» Exercise goal: From the listing below, return every line with the string "evaporative" in it.

» Data supplied:
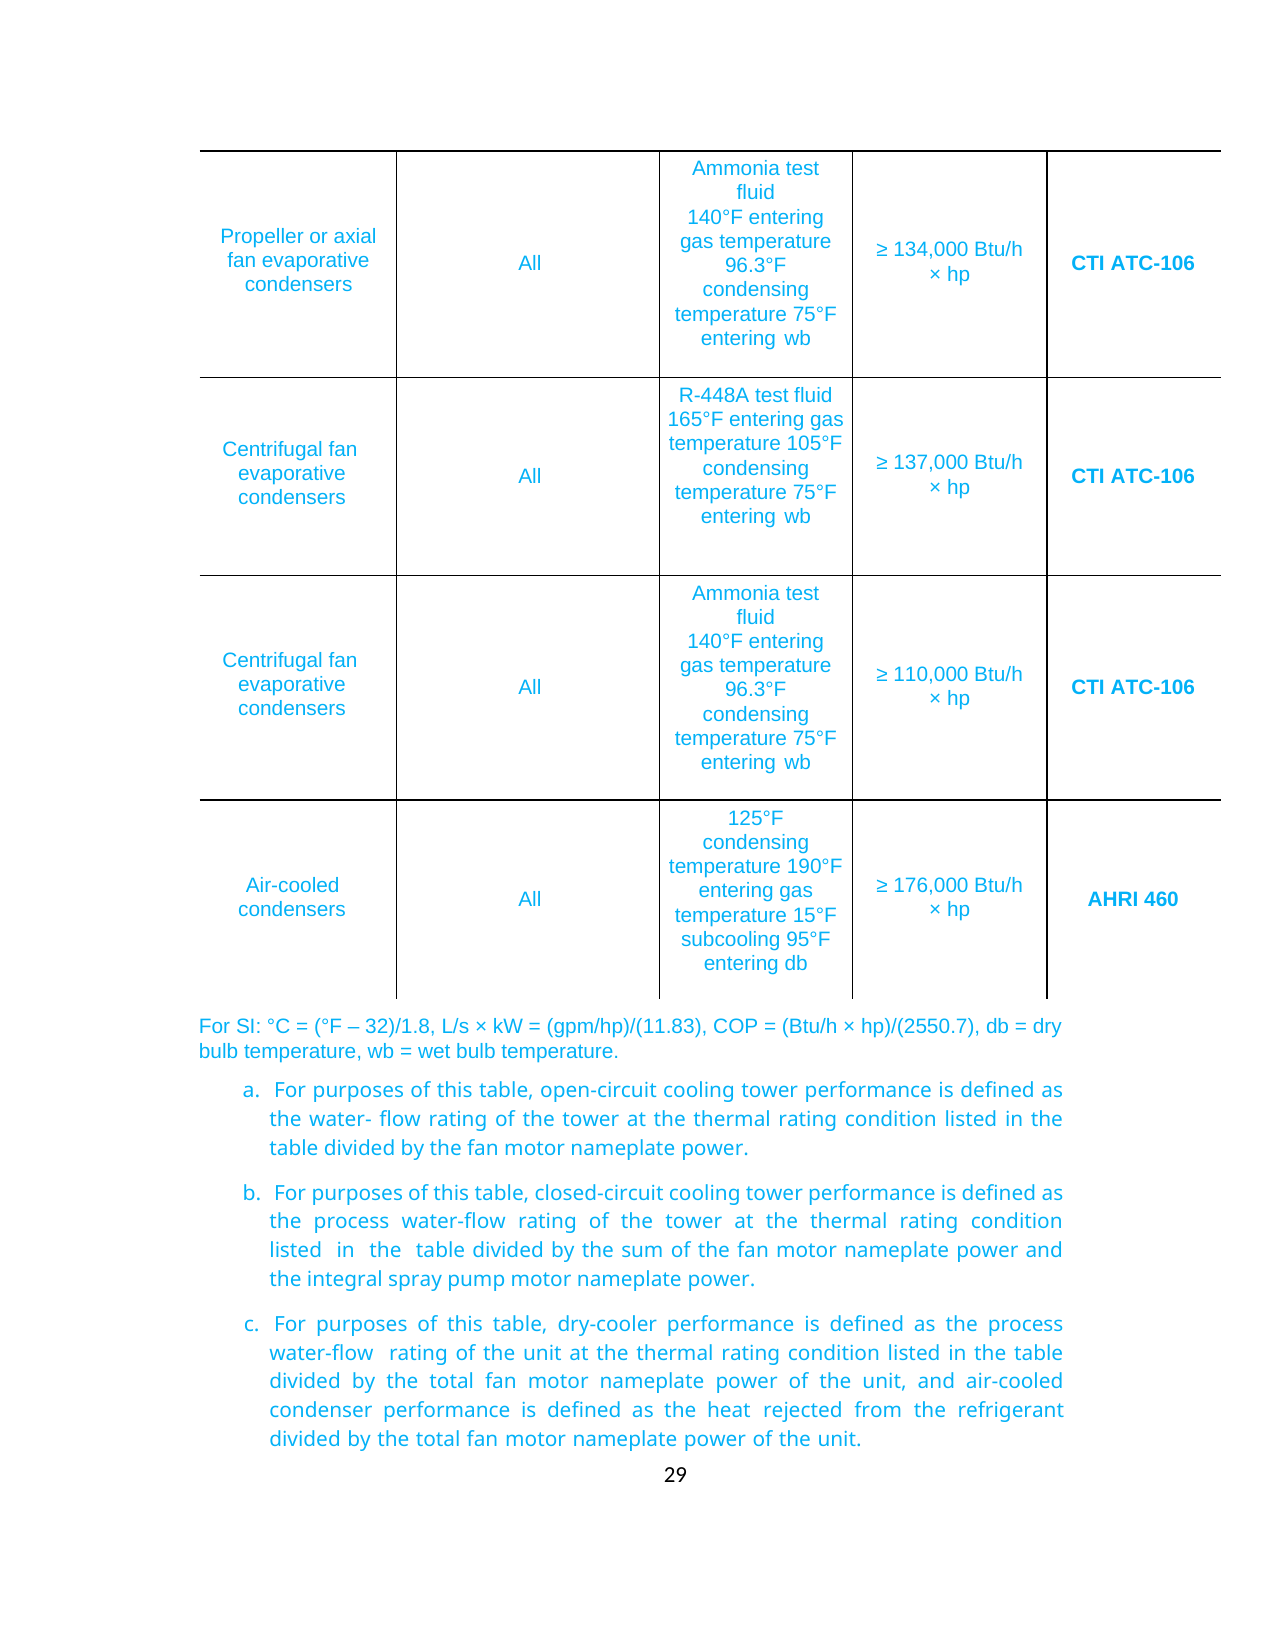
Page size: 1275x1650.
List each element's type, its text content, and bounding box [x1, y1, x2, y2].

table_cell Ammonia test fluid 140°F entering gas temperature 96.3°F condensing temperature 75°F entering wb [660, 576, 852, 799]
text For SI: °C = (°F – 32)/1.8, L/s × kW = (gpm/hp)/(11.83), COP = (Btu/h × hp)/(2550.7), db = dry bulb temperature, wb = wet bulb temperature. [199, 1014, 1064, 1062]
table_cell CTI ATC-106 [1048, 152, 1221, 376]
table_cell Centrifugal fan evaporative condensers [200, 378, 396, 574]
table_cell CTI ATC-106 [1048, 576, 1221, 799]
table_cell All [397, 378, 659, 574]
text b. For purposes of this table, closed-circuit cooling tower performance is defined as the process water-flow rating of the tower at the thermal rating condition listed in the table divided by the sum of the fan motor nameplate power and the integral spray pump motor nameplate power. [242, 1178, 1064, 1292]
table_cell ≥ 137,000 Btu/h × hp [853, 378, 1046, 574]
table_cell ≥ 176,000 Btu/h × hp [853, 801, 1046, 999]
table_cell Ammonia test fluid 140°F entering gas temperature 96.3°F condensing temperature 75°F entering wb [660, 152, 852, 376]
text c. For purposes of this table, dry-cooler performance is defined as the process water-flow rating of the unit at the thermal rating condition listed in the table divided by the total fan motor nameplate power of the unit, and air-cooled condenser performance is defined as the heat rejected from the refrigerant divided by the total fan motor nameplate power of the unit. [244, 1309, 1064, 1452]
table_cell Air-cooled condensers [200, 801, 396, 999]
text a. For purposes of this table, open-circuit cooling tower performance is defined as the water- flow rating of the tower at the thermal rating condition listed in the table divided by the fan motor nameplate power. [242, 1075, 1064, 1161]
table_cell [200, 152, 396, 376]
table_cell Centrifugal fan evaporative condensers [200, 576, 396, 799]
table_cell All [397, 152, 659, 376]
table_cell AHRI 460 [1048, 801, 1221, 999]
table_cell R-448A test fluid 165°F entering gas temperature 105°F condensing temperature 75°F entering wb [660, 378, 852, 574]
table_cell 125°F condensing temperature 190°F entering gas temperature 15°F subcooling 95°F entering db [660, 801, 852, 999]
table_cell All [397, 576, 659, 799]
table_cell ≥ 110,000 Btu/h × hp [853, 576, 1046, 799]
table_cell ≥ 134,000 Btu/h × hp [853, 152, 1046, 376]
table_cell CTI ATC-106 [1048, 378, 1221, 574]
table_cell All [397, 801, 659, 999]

» Answer to this problem:
table_cell Centrifugal fan evaporative condensers [200, 378, 396, 574]
table_cell Centrifugal fan evaporative condensers [200, 576, 396, 799]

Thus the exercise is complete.